The commission passed new guidelines for economic incentives in December, and Schumm said he thought his proposal was in line with those parameters, which include a preference for projects with infill development as well as public benefits such as affordable housing.

As before, Schumm said he plans to apply for two forms of incentives: Neighborhood Revitalization Act and Industrial Revenue Bonds. He said the components of the affordable housing unit will also remain the same, with a one-bedroom, 600 square-foot unit to be set aside in perpetuity as affordable according to the city’s standards. The first two floors of the building will still house commercial and office space, though Schumm said square footage would be less to account for approximately eight parking spaces in the adjoining alley.

Schumm said as architects work on the new design, those details could shift.

“The whole project has to be redrawn, and that’s when we’ll know if this will all work,” Schumm said. “We’re basically operating on the back of a napkin right now trying to figure all this out.”

With fewer condos in the revised project, the percent of units designated as affordable housing increases from 8 percent to 20 percent. The revised project would exceed set-aside guidelines for a project of that size — not finalized at the time of Schumm’s original request — that require 10 percent of units to be designated as affordable for residential projects seeking incentives.

The commissioners who voted against incentives for Schumm’s original proposal — Lisa Larsen, Matthew Herbert and Leslie Soden — said the development didn’t provide enough public benefit to warrant incentives. However, the outside consultant hired by the city to evaluate the request recommended it for approval.

The cost-benefit analysis showed a 1.78 ratio for the city, meaning for every $1 in public incentives, $1.78 of benefit value would be returned. City Manager Tom Markus told commissioners at the time that he supported the project and that he thought incentives decisions should be made based on the metrics.

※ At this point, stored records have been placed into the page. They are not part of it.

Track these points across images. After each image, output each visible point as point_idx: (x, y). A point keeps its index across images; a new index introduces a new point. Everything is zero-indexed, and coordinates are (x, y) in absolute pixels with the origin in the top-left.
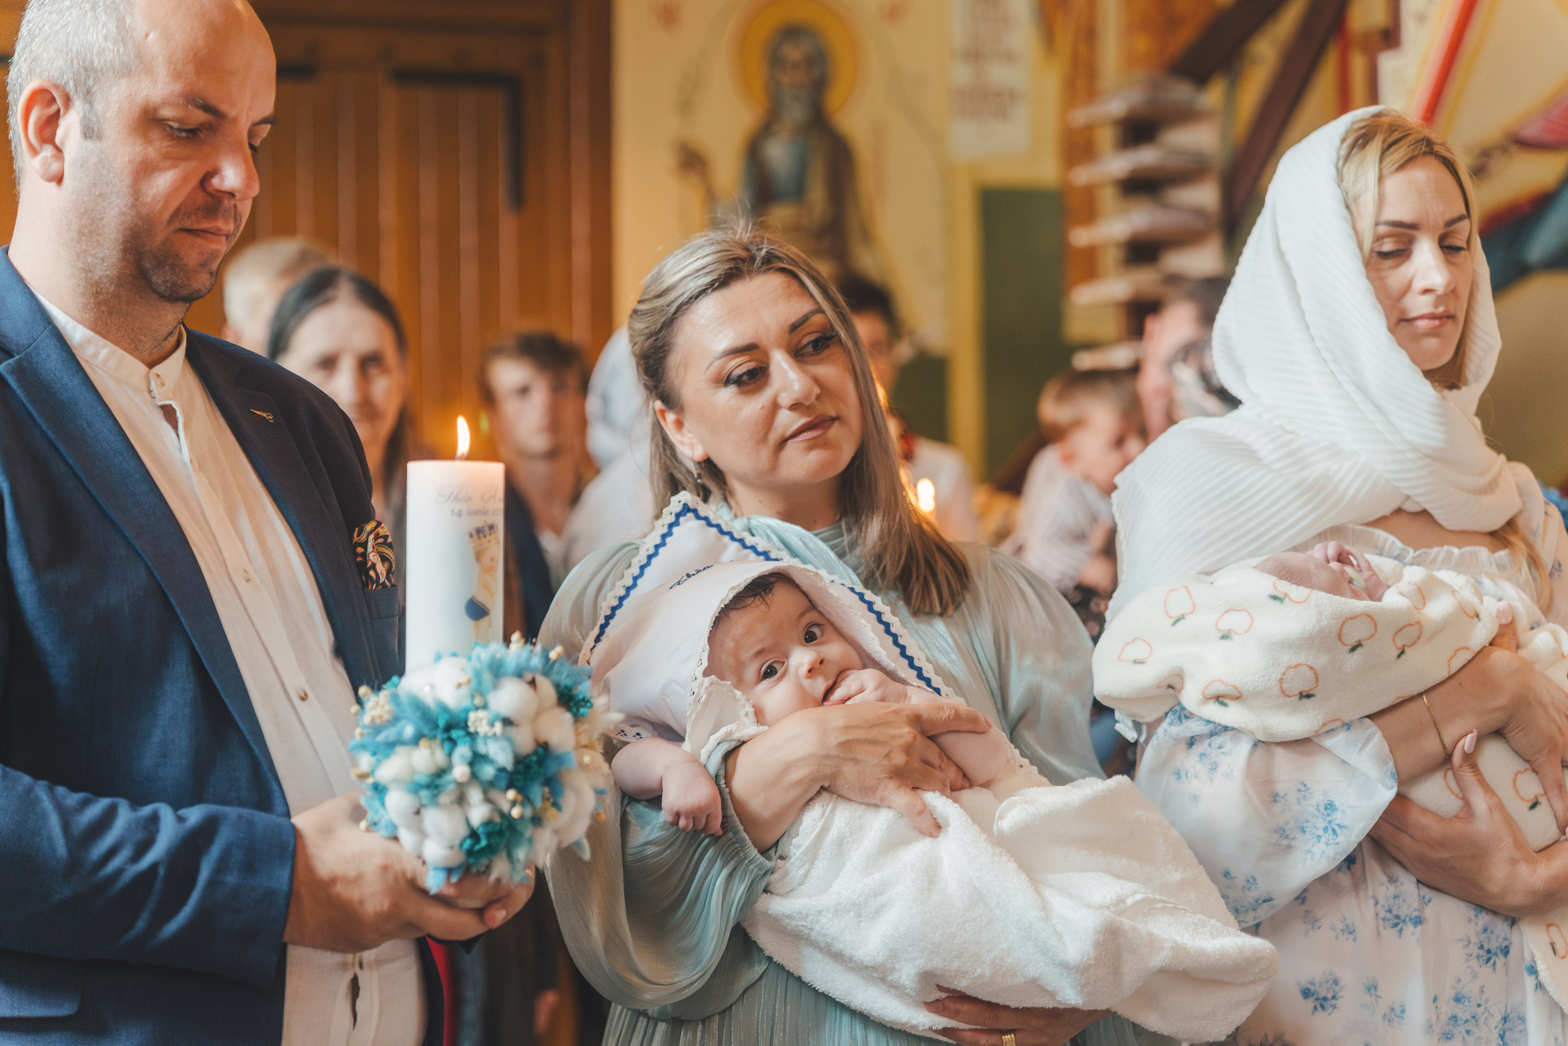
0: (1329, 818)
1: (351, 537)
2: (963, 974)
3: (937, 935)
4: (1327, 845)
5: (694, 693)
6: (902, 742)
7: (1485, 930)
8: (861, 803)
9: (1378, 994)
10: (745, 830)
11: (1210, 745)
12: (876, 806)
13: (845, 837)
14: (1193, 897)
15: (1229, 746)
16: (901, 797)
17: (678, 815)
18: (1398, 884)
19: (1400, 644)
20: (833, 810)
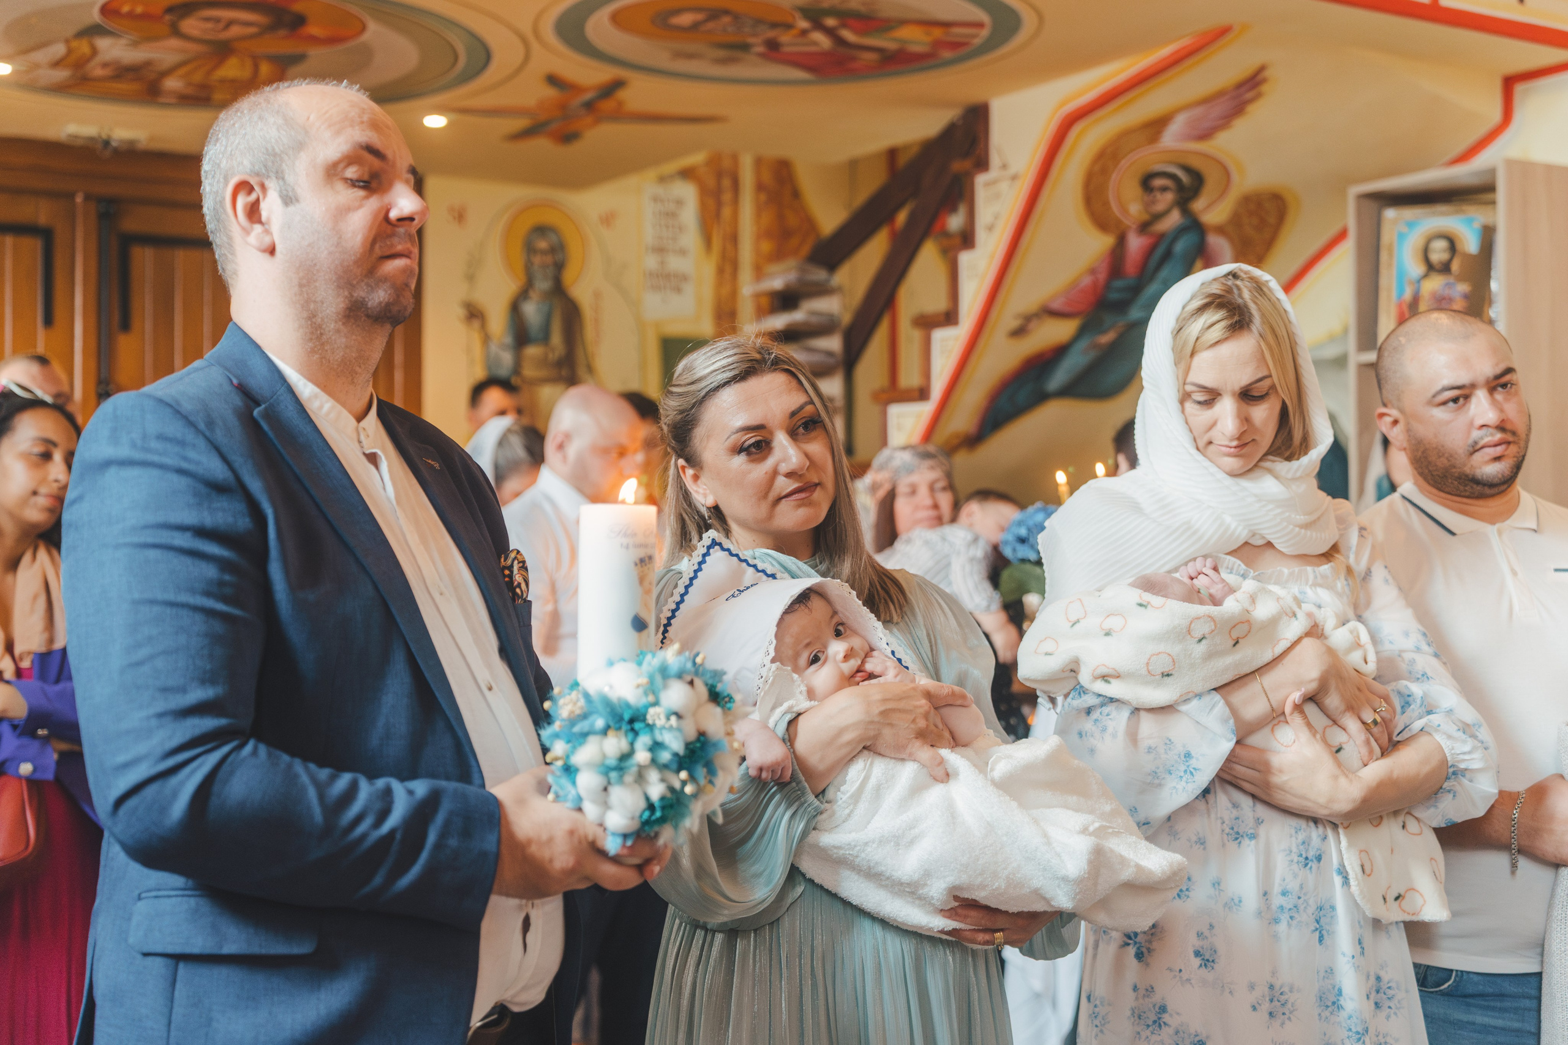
0: (1187, 764)
1: (500, 562)
2: (982, 887)
3: (965, 858)
4: (1187, 783)
5: (762, 677)
6: (922, 710)
7: (1304, 843)
8: (891, 758)
9: (1220, 888)
10: (806, 781)
11: (1101, 713)
12: (903, 760)
13: (882, 784)
14: (1120, 822)
15: (1114, 714)
16: (925, 753)
17: (761, 769)
18: (1239, 809)
19: (1234, 636)
20: (872, 764)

Some commissioners, though, took issue with part of those metrics. Schumm plans to live in one of the condos, one aspect that Soden brought up when explaining her dissent. Schumm said it is still possible he will live in one of the units, but that the new incentives application will factor out incentives for that unit.

Revised plans are in the works for a condominium, commercial and office building on a vacant portion of Vermont Street.

In the interim, the property will function as an orchard. The property, located in the 800 block of Vermont Street, is composed of two lots left vacant after a fire. Schumm has owned one of the lots since the 1980s and finalized the purchase of the second last year.

Both lots are currently classified as “vacant urban” by the Douglas County appraiser’s office, but Schumm has recently added 24 fruit trees to two mature fruit trees on the property. He said he has an application in to change the classification of the lots to agricultural use, though he noted that may not come to be if the proposal for the scaled-down project is approved.

“It may be a moot point if things move forward, but if it doesn’t, then it’s under a different classification,” Schumm said, adding that he wanted to put the land to some use.

If the application for agricultural use designation is approved, Schumm expects the appraised value of the land would change significantly — from about $450,000 total to less than $100 — which would bring the annual tax bill down from about $7,000 to a matter of dollars.

Schumm said he expects to have the scaled-down plans for the project finalized in early spring, after which he will begin the incentives application process anew.